> [Task to complete]
Please pull out every line of the listing below that contains the word "common". Case counts.

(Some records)
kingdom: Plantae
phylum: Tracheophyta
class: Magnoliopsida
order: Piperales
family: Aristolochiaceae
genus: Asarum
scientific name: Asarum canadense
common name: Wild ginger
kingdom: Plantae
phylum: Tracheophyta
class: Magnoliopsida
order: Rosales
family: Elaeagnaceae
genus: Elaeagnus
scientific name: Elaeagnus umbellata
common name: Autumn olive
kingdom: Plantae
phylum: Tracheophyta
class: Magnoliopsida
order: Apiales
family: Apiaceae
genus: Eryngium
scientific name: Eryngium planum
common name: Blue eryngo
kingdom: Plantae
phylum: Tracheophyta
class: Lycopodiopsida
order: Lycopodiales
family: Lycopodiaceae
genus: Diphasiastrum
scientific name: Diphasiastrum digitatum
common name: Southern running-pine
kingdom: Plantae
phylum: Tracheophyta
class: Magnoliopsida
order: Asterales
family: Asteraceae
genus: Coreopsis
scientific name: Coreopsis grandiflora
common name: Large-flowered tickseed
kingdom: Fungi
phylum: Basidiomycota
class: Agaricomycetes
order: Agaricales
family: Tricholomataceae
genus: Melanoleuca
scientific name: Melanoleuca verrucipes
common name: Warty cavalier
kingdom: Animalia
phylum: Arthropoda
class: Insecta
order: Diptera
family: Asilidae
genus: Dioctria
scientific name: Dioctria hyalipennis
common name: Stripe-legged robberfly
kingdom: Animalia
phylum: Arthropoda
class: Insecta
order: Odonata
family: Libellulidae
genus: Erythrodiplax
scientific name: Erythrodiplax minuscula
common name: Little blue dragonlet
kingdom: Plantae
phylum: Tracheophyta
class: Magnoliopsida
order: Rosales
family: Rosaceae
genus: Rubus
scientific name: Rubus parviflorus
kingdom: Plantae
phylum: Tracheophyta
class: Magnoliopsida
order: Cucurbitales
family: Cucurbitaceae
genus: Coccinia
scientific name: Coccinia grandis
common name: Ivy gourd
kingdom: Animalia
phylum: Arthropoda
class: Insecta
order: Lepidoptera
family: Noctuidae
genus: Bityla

> [Finished task]
common name: Wild ginger
common name: Autumn olive
common name: Blue eryngo
common name: Southern running-pine
common name: Large-flowered tickseed
common name: Warty cavalier
common name: Stripe-legged robberfly
common name: Little blue dragonlet
common name: Ivy gourd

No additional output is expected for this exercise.